Helena Lyng Blak
1 week ago

Unrest in Georgia As Parliament Passes Controversial ‘Russian Law’

Georgia faces widespread protests as parliament adopts a new law.
Tbilisi, Georgia - 25th february, 2021: Hundred years anniversary event on Tbilisi. Protestors by parliament building on anniversary event. — Photo by evaldas.lp@gmail.com
Tbilisi, Georgia - 25th february, 2021: Hundred years anniversary event on Tbilisi.
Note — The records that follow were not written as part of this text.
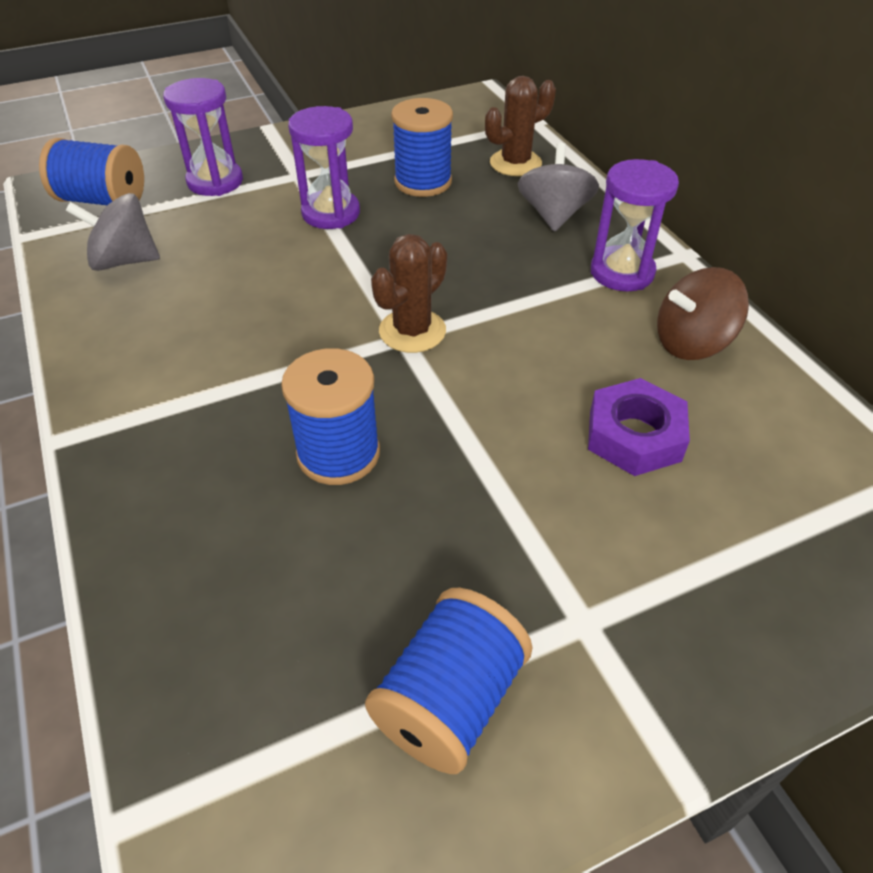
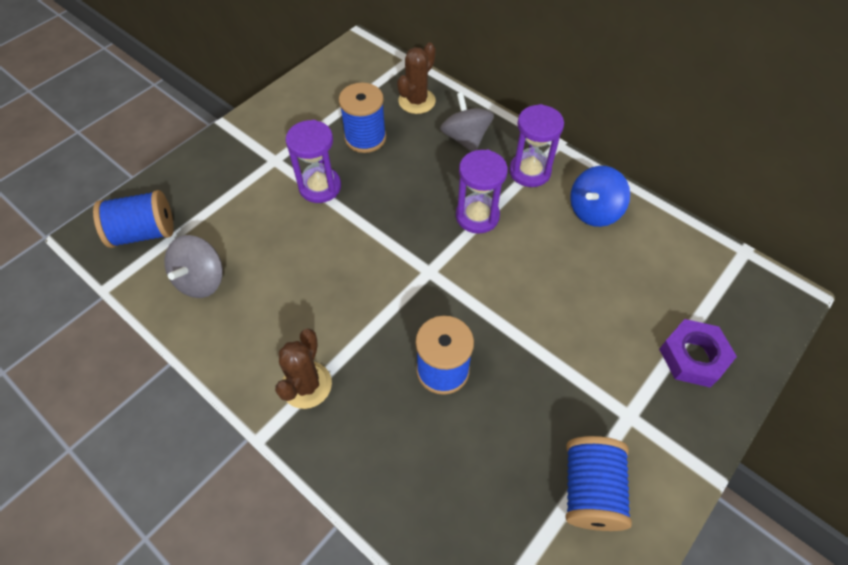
camera: 25 degrees left, 10 degrees up
(124, 261) = (201, 280): grey spinning top -> grey spinning top turned 45 degrees counterclockwise
(215, 182) = (217, 186): purple hourglass -> purple hourglass (477, 216)
(412, 331) = (432, 264): brown cactus -> brown cactus (306, 385)
(634, 435) = (595, 289): purple nut -> purple nut (693, 356)
(691, 343) = (594, 211): brown spinning top -> blue spinning top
Protestors by parliament building on anniversary event. — Photo by evaldas.lp@gmail.com

On Tuesday afternoon, local time, May 14, 2024, the Parliament of Georgia passed its controversial ‘foreign influence’ bill amid significant opposition from both the country’s population and president. 

The legislation requires media and non-commercial organizations that receive more than 20% of their funding from other countries will need to register as ‘foreign agents’.

The bill is commonly referred to as the ‘Russian Law’ by critics due to its similarity to a piece of 2012 Russian legislation that has been used to close media critical of the Kremlin as well as NGO chapters and organizations. 

Those in opposition to the Georgian bill fear that the same will happen if the legislation is implemented in the country. 

The bill was passed despite major protests taking place throughout the last month.

The bill was expected to pass during the morning session but was delayed after the final debate in Parliament was interrupted when a physical fight broke out between the opposing sides, Danmarks Radio writes. 

This is not the first time the bill has led to actual violence in parliament. Three weeks ago, a member of the opposition, Aleko Elisashvili, punched majority leader Mamuka Mdinaradze for supposedly being “pro-Russian”.

As the Parliament passed the bill, protests outside the Parliament building intensified, with police and demonstrators clashing. 

“Generally, I have to say that the mood has changed substantially in this group of protesters since it became clear that the bill has been passed inside,” said a Danmarks Radio correspondent present at the Tbilisi protests. 

“I feel like this law is going to destroy the European future my country has been fighting for,” one protester, Keti Matchavariani, told CNN on Tuesday, continuing, “I think that the Georgian government is trying to take something away from us, that we—the majority of us—are very desperate to have.”

Georgia’s President Salome Zourabichvili has sworn to veto the bill; however, that is primarily a “symbolic” action, the President told CNN.